# EXERCISE
Reproduce the lines below with every occurrence of "developed" changed to "processed" and everything else left as it is.

# DATA
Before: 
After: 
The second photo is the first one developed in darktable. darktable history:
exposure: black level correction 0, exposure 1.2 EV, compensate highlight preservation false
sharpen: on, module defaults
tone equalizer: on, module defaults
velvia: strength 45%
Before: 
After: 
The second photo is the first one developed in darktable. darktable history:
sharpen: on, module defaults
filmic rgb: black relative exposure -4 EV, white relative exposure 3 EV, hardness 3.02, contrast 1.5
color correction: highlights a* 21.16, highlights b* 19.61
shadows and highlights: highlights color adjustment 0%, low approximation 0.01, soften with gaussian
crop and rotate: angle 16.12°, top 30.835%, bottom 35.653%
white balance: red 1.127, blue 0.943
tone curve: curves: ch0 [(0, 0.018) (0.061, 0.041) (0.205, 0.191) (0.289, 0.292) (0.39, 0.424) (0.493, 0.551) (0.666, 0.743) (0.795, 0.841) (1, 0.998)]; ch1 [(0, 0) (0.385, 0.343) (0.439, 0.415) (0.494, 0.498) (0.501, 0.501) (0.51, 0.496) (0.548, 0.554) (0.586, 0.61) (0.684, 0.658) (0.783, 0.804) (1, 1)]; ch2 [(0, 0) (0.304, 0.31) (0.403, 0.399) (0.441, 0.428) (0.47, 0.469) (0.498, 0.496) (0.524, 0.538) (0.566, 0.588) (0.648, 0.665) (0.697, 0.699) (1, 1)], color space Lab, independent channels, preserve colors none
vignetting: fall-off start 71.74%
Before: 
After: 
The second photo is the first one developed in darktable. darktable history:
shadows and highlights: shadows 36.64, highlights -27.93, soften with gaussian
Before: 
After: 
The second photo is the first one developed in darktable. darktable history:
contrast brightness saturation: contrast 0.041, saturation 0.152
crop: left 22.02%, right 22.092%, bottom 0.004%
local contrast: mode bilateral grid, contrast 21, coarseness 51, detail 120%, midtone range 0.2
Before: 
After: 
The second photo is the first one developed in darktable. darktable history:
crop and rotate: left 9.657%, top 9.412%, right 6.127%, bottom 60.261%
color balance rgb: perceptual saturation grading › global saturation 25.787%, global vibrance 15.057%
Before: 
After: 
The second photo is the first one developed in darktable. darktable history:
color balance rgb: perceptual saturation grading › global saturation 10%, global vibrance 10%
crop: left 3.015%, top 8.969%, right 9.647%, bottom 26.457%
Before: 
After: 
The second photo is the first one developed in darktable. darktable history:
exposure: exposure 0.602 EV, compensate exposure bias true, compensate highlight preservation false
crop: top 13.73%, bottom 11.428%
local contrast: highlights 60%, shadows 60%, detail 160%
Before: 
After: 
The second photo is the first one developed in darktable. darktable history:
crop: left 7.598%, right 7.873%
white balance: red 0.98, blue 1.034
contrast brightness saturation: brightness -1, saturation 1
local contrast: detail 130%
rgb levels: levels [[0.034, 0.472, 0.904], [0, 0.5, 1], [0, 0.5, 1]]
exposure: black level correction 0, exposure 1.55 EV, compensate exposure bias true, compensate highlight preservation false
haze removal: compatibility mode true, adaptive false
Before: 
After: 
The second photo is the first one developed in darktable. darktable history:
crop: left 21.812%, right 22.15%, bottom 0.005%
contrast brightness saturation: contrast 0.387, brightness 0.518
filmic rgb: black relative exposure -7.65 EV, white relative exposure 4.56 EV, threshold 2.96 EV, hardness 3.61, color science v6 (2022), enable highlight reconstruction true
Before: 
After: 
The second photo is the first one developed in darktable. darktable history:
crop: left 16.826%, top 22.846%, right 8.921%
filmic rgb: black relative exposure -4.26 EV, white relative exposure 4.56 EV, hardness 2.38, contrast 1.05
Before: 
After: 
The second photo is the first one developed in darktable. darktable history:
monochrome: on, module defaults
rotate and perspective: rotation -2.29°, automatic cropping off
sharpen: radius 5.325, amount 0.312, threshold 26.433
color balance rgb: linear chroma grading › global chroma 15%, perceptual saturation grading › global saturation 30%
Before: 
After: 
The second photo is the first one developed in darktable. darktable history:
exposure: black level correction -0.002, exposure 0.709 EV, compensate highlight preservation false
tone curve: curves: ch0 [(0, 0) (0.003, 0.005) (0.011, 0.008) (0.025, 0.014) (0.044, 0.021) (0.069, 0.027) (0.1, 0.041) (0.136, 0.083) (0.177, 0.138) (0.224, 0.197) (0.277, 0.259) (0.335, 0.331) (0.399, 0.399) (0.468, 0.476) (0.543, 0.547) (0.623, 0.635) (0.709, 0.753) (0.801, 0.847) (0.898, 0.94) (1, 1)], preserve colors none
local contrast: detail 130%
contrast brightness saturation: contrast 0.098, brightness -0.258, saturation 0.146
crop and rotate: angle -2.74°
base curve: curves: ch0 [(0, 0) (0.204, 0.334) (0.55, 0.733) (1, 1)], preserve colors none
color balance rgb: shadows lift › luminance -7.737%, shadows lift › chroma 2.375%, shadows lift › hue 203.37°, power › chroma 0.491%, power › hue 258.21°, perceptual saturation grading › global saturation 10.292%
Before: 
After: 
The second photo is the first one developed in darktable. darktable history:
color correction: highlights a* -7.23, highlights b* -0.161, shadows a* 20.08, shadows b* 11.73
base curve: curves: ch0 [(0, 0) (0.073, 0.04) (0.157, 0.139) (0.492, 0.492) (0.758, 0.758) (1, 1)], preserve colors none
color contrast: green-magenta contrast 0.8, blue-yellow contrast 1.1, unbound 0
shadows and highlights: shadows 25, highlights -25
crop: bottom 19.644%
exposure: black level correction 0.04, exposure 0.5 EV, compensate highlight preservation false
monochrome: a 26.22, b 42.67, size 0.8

# PROBLEM SOLUTION
Before: 
After: 
The second photo is the first one processed in darktable. darktable history:
exposure: black level correction 0, exposure 1.2 EV, compensate highlight preservation false
sharpen: on, module defaults
tone equalizer: on, module defaults
velvia: strength 45%
Before: 
After: 
The second photo is the first one processed in darktable. darktable history:
sharpen: on, module defaults
filmic rgb: black relative exposure -4 EV, white relative exposure 3 EV, hardness 3.02, contrast 1.5
color correction: highlights a* 21.16, highlights b* 19.61
shadows and highlights: highlights color adjustment 0%, low approximation 0.01, soften with gaussian
crop and rotate: angle 16.12°, top 30.835%, bottom 35.653%
white balance: red 1.127, blue 0.943
tone curve: curves: ch0 [(0, 0.018) (0.061, 0.041) (0.205, 0.191) (0.289, 0.292) (0.39, 0.424) (0.493, 0.551) (0.666, 0.743) (0.795, 0.841) (1, 0.998)]; ch1 [(0, 0) (0.385, 0.343) (0.439, 0.415) (0.494, 0.498) (0.501, 0.501) (0.51, 0.496) (0.548, 0.554) (0.586, 0.61) (0.684, 0.658) (0.783, 0.804) (1, 1)]; ch2 [(0, 0) (0.304, 0.31) (0.403, 0.399) (0.441, 0.428) (0.47, 0.469) (0.498, 0.496) (0.524, 0.538) (0.566, 0.588) (0.648, 0.665) (0.697, 0.699) (1, 1)], color space Lab, independent channels, preserve colors none
vignetting: fall-off start 71.74%
Before: 
After: 
The second photo is the first one processed in darktable. darktable history:
shadows and highlights: shadows 36.64, highlights -27.93, soften with gaussian
Before: 
After: 
The second photo is the first one processed in darktable. darktable history:
contrast brightness saturation: contrast 0.041, saturation 0.152
crop: left 22.02%, right 22.092%, bottom 0.004%
local contrast: mode bilateral grid, contrast 21, coarseness 51, detail 120%, midtone range 0.2
Before: 
After: 
The second photo is the first one processed in darktable. darktable history:
crop and rotate: left 9.657%, top 9.412%, right 6.127%, bottom 60.261%
color balance rgb: perceptual saturation grading › global saturation 25.787%, global vibrance 15.057%
Before: 
After: 
The second photo is the first one processed in darktable. darktable history:
color balance rgb: perceptual saturation grading › global saturation 10%, global vibrance 10%
crop: left 3.015%, top 8.969%, right 9.647%, bottom 26.457%
Before: 
After: 
The second photo is the first one processed in darktable. darktable history:
exposure: exposure 0.602 EV, compensate exposure bias true, compensate highlight preservation false
crop: top 13.73%, bottom 11.428%
local contrast: highlights 60%, shadows 60%, detail 160%
Before: 
After: 
The second photo is the first one processed in darktable. darktable history:
crop: left 7.598%, right 7.873%
white balance: red 0.98, blue 1.034
contrast brightness saturation: brightness -1, saturation 1
local contrast: detail 130%
rgb levels: levels [[0.034, 0.472, 0.904], [0, 0.5, 1], [0, 0.5, 1]]
exposure: black level correction 0, exposure 1.55 EV, compensate exposure bias true, compensate highlight preservation false
haze removal: compatibility mode true, adaptive false
Before: 
After: 
The second photo is the first one processed in darktable. darktable history:
crop: left 21.812%, right 22.15%, bottom 0.005%
contrast brightness saturation: contrast 0.387, brightness 0.518
filmic rgb: black relative exposure -7.65 EV, white relative exposure 4.56 EV, threshold 2.96 EV, hardness 3.61, color science v6 (2022), enable highlight reconstruction true
Before: 
After: 
The second photo is the first one processed in darktable. darktable history:
crop: left 16.826%, top 22.846%, right 8.921%
filmic rgb: black relative exposure -4.26 EV, white relative exposure 4.56 EV, hardness 2.38, contrast 1.05
Before: 
After: 
The second photo is the first one processed in darktable. darktable history:
monochrome: on, module defaults
rotate and perspective: rotation -2.29°, automatic cropping off
sharpen: radius 5.325, amount 0.312, threshold 26.433
color balance rgb: linear chroma grading › global chroma 15%, perceptual saturation grading › global saturation 30%
Before: 
After: 
The second photo is the first one processed in darktable. darktable history:
exposure: black level correction -0.002, exposure 0.709 EV, compensate highlight preservation false
tone curve: curves: ch0 [(0, 0) (0.003, 0.005) (0.011, 0.008) (0.025, 0.014) (0.044, 0.021) (0.069, 0.027) (0.1, 0.041) (0.136, 0.083) (0.177, 0.138) (0.224, 0.197) (0.277, 0.259) (0.335, 0.331) (0.399, 0.399) (0.468, 0.476) (0.543, 0.547) (0.623, 0.635) (0.709, 0.753) (0.801, 0.847) (0.898, 0.94) (1, 1)], preserve colors none
local contrast: detail 130%
contrast brightness saturation: contrast 0.098, brightness -0.258, saturation 0.146
crop and rotate: angle -2.74°
base curve: curves: ch0 [(0, 0) (0.204, 0.334) (0.55, 0.733) (1, 1)], preserve colors none
color balance rgb: shadows lift › luminance -7.737%, shadows lift › chroma 2.375%, shadows lift › hue 203.37°, power › chroma 0.491%, power › hue 258.21°, perceptual saturation grading › global saturation 10.292%
Before: 
After: 
The second photo is the first one processed in darktable. darktable history:
color correction: highlights a* -7.23, highlights b* -0.161, shadows a* 20.08, shadows b* 11.73
base curve: curves: ch0 [(0, 0) (0.073, 0.04) (0.157, 0.139) (0.492, 0.492) (0.758, 0.758) (1, 1)], preserve colors none
color contrast: green-magenta contrast 0.8, blue-yellow contrast 1.1, unbound 0
shadows and highlights: shadows 25, highlights -25
crop: bottom 19.644%
exposure: black level correction 0.04, exposure 0.5 EV, compensate highlight preservation false
monochrome: a 26.22, b 42.67, size 0.8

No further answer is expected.